Some 42 percent say they are struggling to remain where they are financially.

It’s fine, we can afford to send our oil and gas to the rich Europeans and a few billion to the Ukrainians, one of the most corrupt countries in the world, based on Transparency International’s Corruption Perception Index. (It’s ranked lower than Russia.) I am certain the Ukrainians will be good stewards of our gifts.  They want even more, by the way, so how about making that $65 billion?

Polls also show American voters are fine with China tariffs. The White House, and its cheerleaders at Bloomberg which has been advocating for a return to the status quo with China since Biden beat Trump, aren’t interested.

In April, a poll by the Coalition for a Prosperous America, conducted by Morning Consult, showed that 73 percent of American voters supported tough trade policies with China to protect U.S. industries and American workers. Biden then ignored them and removed tariffs on Southeast Asian solar producers, mostly all of them Chinese multinationals who have relocated there to avoid tariffs.

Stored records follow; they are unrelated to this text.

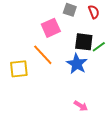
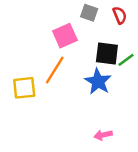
orange line: (43, 55) -> (55, 70), turned 75
pink arrow: (81, 106) -> (103, 135), turned 136

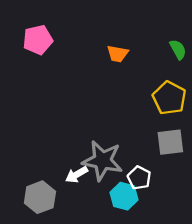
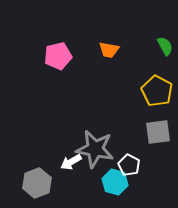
pink pentagon: (38, 40) -> (58, 56), moved

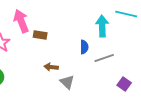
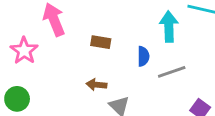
brown rectangle: (40, 35) -> (101, 42), moved

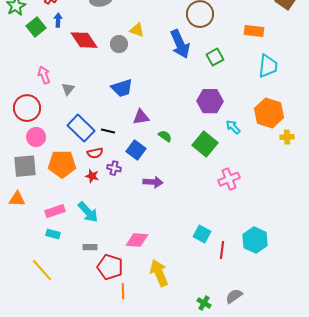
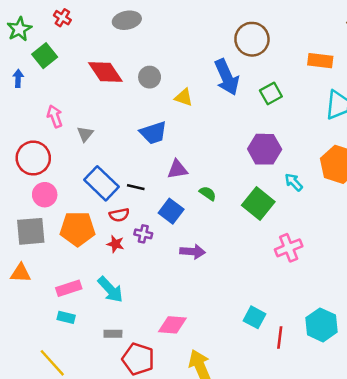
blue arrow: (58, 20) -> (18, 78), moved
yellow triangle: (137, 30) -> (184, 97), moved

A high 71 percent of voters support tariffs on China. And 61 percent of them said increased imports have caused the U.S. to become dependent on China for goods that are critical to the U.S. economy and U.S. national security.

In May, a separate poll by Morning Consult said that Democrats supported tariffs on China in line with Republican voters. Democrat support was increasing. Biden’s support is waning. Who are this man’s voters again?

Morning Consult said, “Democrats now find themselves aligned with the plurality of Republicans who prefer to keep the tariffs in place, even if doing so means prices will stay high.”

There is a chance “only some” tariffs will be removed. But it is the trend that is the problem. It is chipping away at what U.S. trade representative Katherine Tai has repeatedly called our biggest leverage on China.

If China was smart, it would keep its retaliatory tariffs on the U.S. At this point, what is Washington going to do about it? In a policy of Ukraine first, China second, and the U.S. last, the answer should be obvious to Beijing–it will do absolutely nothing.